- Only this last year have I become a short stories fan – and the reviews on this one looked fantastic.
I also recommend:
- Vanishing and Other Stories by Deborah Willis
Summary from GoodReads:
The stories in William Lychack’s dazzling new collection, The Architect of Flowers, explore the inevitable distance between people in loving relationships. With minute and perfect details, Lychack observes the overlooked moments of everyday life—the small failings between parents and children, the long-held secrets in married life—to find hope in the darkest of situations. A small town policeman steels himself to shoot a family’s injured dog; an old woman secretly trains a crow to steal for her; a pregnant woman brings home a box full of chicks to raise in the yard; a hybridizer’s wife discovers the perfect lie to bring her family magically together again. Lychack’s characters yearn to re-enchant the world, to turn the ordinary and profane into the sacred and beautiful again, to make beauty serve as an antidote to grief. From ghostwriter to ghost runners to ghosts in a chapel, these stories are extraordinary portraits of life’s tender humiliations as well as its sharp rude jolts.
My Review:
It’s fairly recent that I’ve become a short stories lover. Deborah Willis’ Vanishing and Other Stories converted me and I’ve been on the lookout for other collections that would wow me as much as that book did.

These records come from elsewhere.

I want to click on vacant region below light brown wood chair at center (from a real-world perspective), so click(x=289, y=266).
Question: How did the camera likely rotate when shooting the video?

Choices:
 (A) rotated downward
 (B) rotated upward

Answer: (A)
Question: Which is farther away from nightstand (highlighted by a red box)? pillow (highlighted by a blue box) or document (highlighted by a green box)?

While Lychack’s collection in The Architect of Flowers didn’t quite do that, it still impressed me. There were a few stories in this collection that had me gasping at the beauty, laughing at the turn of bad luck involving a set of chicks and crying with sorrow at the circumstances surrounding everything from a dog’s death to the premature death of a husband.
I found Lychack’s writing to be gorgeous and what I’ve come to expect of well-written short stories. It continues to amaze me that so much information, backstory, character development and life can be infused into so few pages. It’s like sitting down in the middle of a movie for one scene, but not feeling as if you have missed anything by not seeing the beginning of the end – or nothing worth seeing because you were given the heart of the story right then and there.
Put this on your list if you enjoy short stories. You won’t be disappointed (and I’d love to talk with you about them too!)